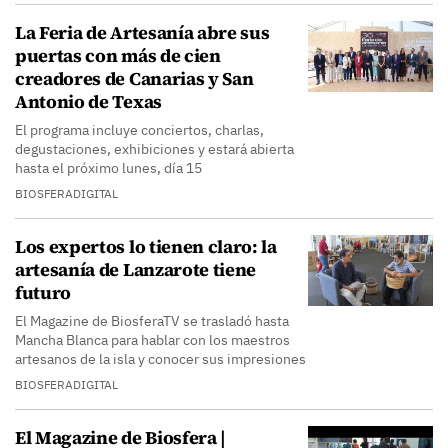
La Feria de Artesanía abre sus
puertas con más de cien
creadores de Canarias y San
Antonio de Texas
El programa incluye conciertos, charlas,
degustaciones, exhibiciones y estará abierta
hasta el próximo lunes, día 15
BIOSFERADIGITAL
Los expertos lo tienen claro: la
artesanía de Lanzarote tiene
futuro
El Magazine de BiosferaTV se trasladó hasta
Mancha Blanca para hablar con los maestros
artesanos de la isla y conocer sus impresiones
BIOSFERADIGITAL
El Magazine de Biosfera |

=-=-=-=-=

* [Exercise directions]: Reproduce all the text in the entries above word for word, leaving out the pictures.

* [Exercise solution]:
La Feria de Artesanía abre sus
puertas con más de cien
creadores de Canarias y San
Antonio de Texas
El programa incluye conciertos, charlas,
degustaciones, exhibiciones y estará abierta
hasta el próximo lunes, día 15
BIOSFERADIGITAL
Los expertos lo tienen claro: la
artesanía de Lanzarote tiene
futuro
El Magazine de BiosferaTV se trasladó hasta
Mancha Blanca para hablar con los maestros
artesanos de la isla y conocer sus impresiones
BIOSFERADIGITAL
El Magazine de Biosfera |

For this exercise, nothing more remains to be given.